▶ [What you are asked to do]: Reproduce the listing verbatim, from its first line down through the line containing "Field value: 5.5 V", both included, and stop there.

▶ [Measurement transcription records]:

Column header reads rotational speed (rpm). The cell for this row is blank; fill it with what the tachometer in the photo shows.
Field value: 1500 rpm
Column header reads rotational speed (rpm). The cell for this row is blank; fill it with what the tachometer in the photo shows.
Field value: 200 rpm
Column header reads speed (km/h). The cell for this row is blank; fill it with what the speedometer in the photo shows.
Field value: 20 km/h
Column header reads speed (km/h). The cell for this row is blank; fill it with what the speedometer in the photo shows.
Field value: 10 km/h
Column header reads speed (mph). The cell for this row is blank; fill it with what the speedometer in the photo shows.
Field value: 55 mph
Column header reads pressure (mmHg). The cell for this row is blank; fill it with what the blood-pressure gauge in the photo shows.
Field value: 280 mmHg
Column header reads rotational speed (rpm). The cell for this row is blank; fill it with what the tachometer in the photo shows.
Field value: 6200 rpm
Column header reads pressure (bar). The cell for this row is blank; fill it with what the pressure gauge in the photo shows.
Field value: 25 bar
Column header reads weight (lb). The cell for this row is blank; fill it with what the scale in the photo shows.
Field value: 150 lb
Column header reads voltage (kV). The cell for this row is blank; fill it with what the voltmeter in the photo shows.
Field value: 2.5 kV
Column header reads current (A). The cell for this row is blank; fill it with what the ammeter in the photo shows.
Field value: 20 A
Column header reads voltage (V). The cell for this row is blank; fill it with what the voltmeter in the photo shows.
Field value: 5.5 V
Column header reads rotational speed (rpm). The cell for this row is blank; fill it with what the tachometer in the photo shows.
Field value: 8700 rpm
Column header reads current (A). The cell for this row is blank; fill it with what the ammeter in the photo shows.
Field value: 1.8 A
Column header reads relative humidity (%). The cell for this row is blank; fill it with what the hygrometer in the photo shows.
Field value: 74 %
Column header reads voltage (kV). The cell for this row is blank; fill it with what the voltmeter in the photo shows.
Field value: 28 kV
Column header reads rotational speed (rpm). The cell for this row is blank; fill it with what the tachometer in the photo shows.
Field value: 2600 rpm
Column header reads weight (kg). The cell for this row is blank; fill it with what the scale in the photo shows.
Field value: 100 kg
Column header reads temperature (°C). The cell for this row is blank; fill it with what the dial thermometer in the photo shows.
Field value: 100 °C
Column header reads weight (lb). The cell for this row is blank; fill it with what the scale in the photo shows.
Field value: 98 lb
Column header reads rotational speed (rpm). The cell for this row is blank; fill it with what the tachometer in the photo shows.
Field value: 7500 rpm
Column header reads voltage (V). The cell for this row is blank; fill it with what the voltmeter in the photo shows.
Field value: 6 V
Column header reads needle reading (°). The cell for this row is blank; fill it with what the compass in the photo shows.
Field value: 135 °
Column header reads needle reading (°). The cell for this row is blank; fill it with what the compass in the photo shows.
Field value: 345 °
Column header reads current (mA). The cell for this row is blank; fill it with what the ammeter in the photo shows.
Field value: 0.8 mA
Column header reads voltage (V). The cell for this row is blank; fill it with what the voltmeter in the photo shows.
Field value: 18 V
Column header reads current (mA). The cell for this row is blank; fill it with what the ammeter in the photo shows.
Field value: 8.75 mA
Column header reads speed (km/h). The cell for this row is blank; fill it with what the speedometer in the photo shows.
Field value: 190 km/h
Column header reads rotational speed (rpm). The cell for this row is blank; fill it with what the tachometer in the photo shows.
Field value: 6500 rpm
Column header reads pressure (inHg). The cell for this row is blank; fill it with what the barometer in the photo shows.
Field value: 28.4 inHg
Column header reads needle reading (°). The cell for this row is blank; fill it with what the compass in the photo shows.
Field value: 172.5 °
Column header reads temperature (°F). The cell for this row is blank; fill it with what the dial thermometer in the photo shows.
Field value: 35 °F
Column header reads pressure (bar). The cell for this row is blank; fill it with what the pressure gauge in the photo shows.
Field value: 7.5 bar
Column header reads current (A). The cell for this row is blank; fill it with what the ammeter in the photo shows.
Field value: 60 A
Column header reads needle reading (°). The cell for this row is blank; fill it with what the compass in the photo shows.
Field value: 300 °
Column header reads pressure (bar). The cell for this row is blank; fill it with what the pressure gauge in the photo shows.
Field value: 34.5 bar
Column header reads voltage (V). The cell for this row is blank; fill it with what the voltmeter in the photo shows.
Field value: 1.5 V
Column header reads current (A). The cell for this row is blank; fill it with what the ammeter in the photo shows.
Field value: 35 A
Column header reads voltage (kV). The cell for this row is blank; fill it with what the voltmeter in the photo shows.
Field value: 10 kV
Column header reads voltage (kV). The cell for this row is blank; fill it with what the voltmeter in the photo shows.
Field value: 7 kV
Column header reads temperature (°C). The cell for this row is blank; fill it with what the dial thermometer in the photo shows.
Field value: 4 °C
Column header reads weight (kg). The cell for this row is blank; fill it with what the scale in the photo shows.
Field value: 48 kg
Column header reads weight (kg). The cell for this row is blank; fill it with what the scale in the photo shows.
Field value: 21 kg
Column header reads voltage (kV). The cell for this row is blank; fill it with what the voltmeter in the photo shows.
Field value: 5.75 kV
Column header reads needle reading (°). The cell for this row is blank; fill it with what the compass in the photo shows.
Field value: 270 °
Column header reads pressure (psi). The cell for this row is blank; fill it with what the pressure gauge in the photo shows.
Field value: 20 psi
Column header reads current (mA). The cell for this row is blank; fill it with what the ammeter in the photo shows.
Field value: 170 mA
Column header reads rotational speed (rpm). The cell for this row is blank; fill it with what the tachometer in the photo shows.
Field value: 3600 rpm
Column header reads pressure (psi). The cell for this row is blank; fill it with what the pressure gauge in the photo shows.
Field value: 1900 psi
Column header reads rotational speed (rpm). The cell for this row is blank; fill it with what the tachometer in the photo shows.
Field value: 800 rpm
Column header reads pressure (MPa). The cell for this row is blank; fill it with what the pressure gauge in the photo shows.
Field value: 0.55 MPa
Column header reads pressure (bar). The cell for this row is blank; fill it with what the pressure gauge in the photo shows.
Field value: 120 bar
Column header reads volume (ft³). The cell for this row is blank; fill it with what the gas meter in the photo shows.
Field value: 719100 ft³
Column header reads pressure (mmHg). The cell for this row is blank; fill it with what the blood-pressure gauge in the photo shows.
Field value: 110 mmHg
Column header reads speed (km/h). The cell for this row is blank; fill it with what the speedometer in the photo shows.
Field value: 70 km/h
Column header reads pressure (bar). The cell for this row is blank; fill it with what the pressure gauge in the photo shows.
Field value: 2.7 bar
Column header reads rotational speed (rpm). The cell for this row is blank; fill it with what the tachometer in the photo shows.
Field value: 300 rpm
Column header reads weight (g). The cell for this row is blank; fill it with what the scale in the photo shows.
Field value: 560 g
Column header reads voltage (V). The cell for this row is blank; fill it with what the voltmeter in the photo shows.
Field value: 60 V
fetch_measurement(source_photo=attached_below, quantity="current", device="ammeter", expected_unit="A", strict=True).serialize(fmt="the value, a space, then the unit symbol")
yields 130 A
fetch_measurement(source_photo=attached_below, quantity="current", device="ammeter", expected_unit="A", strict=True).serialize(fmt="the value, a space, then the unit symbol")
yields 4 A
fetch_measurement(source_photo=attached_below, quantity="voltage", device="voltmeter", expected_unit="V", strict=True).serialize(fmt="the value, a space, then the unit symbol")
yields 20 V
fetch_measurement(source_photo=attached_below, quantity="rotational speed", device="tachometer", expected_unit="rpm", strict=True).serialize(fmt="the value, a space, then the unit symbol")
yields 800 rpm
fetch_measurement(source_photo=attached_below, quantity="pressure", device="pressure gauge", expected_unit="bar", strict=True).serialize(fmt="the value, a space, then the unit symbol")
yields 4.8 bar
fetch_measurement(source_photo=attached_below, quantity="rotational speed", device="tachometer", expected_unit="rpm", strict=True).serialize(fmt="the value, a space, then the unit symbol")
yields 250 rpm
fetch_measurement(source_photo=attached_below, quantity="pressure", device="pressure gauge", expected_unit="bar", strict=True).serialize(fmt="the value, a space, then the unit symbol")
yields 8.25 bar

▶ [Answer area]:
Column header reads rotational speed (rpm). The cell for this row is blank; fill it with what the tachometer in the photo shows.
Field value: 1500 rpm
Column header reads rotational speed (rpm). The cell for this row is blank; fill it with what the tachometer in the photo shows.
Field value: 200 rpm
Column header reads speed (km/h). The cell for this row is blank; fill it with what the speedometer in the photo shows.
Field value: 20 km/h
Column header reads speed (km/h). The cell for this row is blank; fill it with what the speedometer in the photo shows.
Field value: 10 km/h
Column header reads speed (mph). The cell for this row is blank; fill it with what the speedometer in the photo shows.
Field value: 55 mph
Column header reads pressure (mmHg). The cell for this row is blank; fill it with what the blood-pressure gauge in the photo shows.
Field value: 280 mmHg
Column header reads rotational speed (rpm). The cell for this row is blank; fill it with what the tachometer in the photo shows.
Field value: 6200 rpm
Column header reads pressure (bar). The cell for this row is blank; fill it with what the pressure gauge in the photo shows.
Field value: 25 bar
Column header reads weight (lb). The cell for this row is blank; fill it with what the scale in the photo shows.
Field value: 150 lb
Column header reads voltage (kV). The cell for this row is blank; fill it with what the voltmeter in the photo shows.
Field value: 2.5 kV
Column header reads current (A). The cell for this row is blank; fill it with what the ammeter in the photo shows.
Field value: 20 A
Column header reads voltage (V). The cell for this row is blank; fill it with what the voltmeter in the photo shows.
Field value: 5.5 V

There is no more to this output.